9 термидора изменило соотношение сил между Конвентом и Якобинским клубом. В конце II года возникший между Клубом и Конвентом конфликт выявил структурную политическую проблему, отягощенную чрезвычайно неблагоприятной для якобинцев конъюнктурой. Поскольку якобинцы были скомпрометированы участием в системе Террора, то есть ассоциировались с террористической властью, им становилось все сложнее претендовать на моральную безупречность и на то, что их патриотизм выше всяческих подозрений. Кроме того, против них легко обращался их собственный идеал единого политического пространства. На сей раз антиякобински настроенные депутаты Конвента осуждали Якобинский клуб за раскол и претензии на то, чтобы быть особой «политической корпорацией», и требовали, чтобы национальное представительство пользовалось суверенитетом в полном объеме. Разумеется, якобинцы в конце II года были уже не те, что в 1791 году; и обстановка, и политические деятели радикальным образом изменились. И то, что, несмотря на эти изменения, происходило новое обращение к аргументам Ле Шапелье (гильотинированного в апреле 1794 года), показывает, что некоторые характерные черты политической культуры Революции и революционного политического менталитета сохранялись независимо от всех внешних перемен. И в самом деле, появление в 1789 году демократического политического пространства отнюдь не повлекло за собой — в течение всей Революции — выработки плюралистической политической системы; в этом плане якобинизм представлял собой одновременно и воплощение, и извращение представлений о политическом пространстве как о пространстве едином.

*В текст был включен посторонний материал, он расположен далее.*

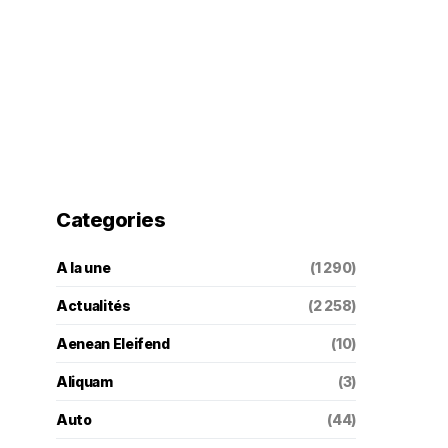
Categories
A la une
(1 290)
Actualités
(2 258)
Aenean Eleifend
(10)
Aliquam
(3)
Auto
(44)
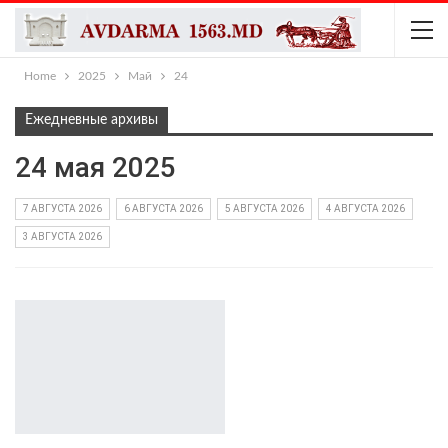
Home
2025
Май
24
Ежедневные архивы
24 мая 2025
7 АВГУСТА 2026
6 АВГУСТА 2026
5 АВГУСТА 2026
4 АВГУСТА 2026
3 АВГУСТА 2026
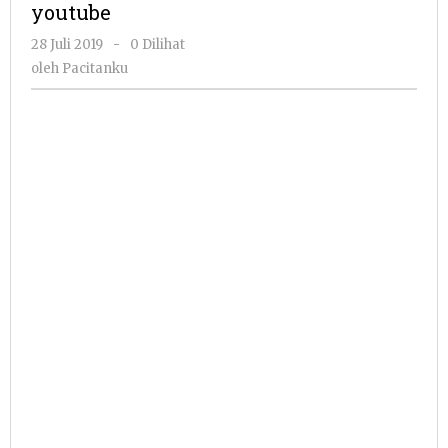
youtube
oleh
28 Juli 2019
-
0 Dilihat
Pacitanku
oleh
Pacitanku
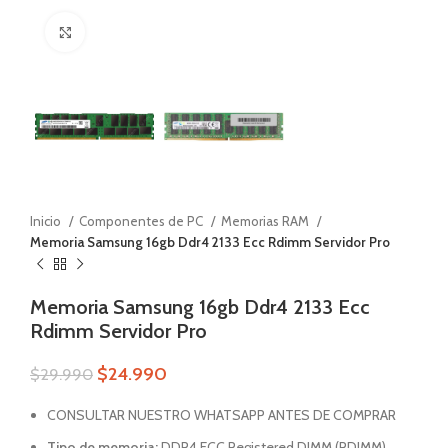
Zoom
Inicio
Componentes de PC
Memorias RAM
Memoria Samsung 16gb Ddr4 2133 Ecc Rdimm Servidor Pro
Memoria Samsung 16gb Ddr4 2133 Ecc
Rdimm Servidor Pro
$
24.990
$
29.990
CONSULTAR NUESTRO WHATSAPP ANTES DE COMPRAR
Tipo de memoria:
DDR4 ECC Registered DIMM (RDIMM)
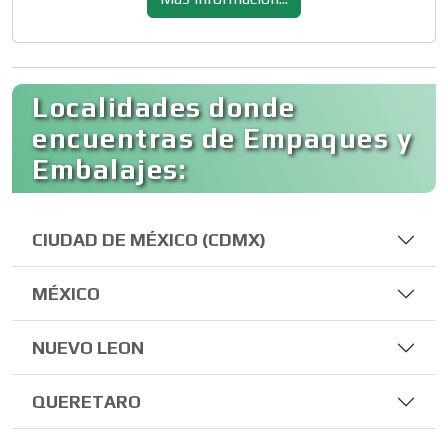
Localidades donde
encuentras de Empaques y
Embalajes:
CIUDAD DE MÉXICO (CDMX)
MÉXICO
NUEVO LEON
QUERETARO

Революция изобрела демократию, которая парадоксальным образом соединяла индивидуализм с настоящим культом единства; представительное правление — с отказом в праве быть представленными любым интересам, отличным от «общего интереса»; признание свободы мнений — с недоверием к разногласиям, разделяющим общественное мнение; стремление к прозрачной политической жизни — с одновременными постоянными поисками «заговоров»; одним словом, она то и дело смешивала в политике современные и архаичные черты. Это, по сути, довольно рудиментарное представление о демократии весьма часто разделяли и политические деятели, не изменяя ему даже тогда, когда они оказывались втянуты в конфликты. Ни на одном этапе Революции они не пришли к тому, чтобы согласиться быть несогласными, чтобы признать, что имеющиеся в обществе конфликты лежат в его основе, а не представляют собой порок, который необходимо искоренить. В этом и заключается потрясающий случай смешения традиционного и современного в представлениях, институтах и политических механизмах Революции; этой печатью отмечен весь ее опыт. Соответственно довольно быстро регулирующим механизмом политической жизни становится устранение: противник устраняется во имя все того же базового единства Нации, Народа или Республики. Помимо всего прочего, этот принцип характерен для функционирования и сохранения традиционных сообществ, где единство и солидарность имеют тенденцию смешиваться с единодушием. Доминирующие в революционной системе образов представления, в частности представления о заговоре и скрытом враге, могли лишь усиливать (пробуждая ненависть и подозрения) идею благотворного устранения. К тому же выход из Террора явно был не той эпохой, которая благоприятствовала эволюции в сторону политического плюрализма. Желание возродить принципы системы представительства шло рука об руку не только с идеей об устранении политических противников: оно сопрягалось со страхом перед реваншем. Так что якобинцам пришлось с изумлением наблюдать, как политические механизмы, хозяевами которых они себя считали, активно обращаются против них самих.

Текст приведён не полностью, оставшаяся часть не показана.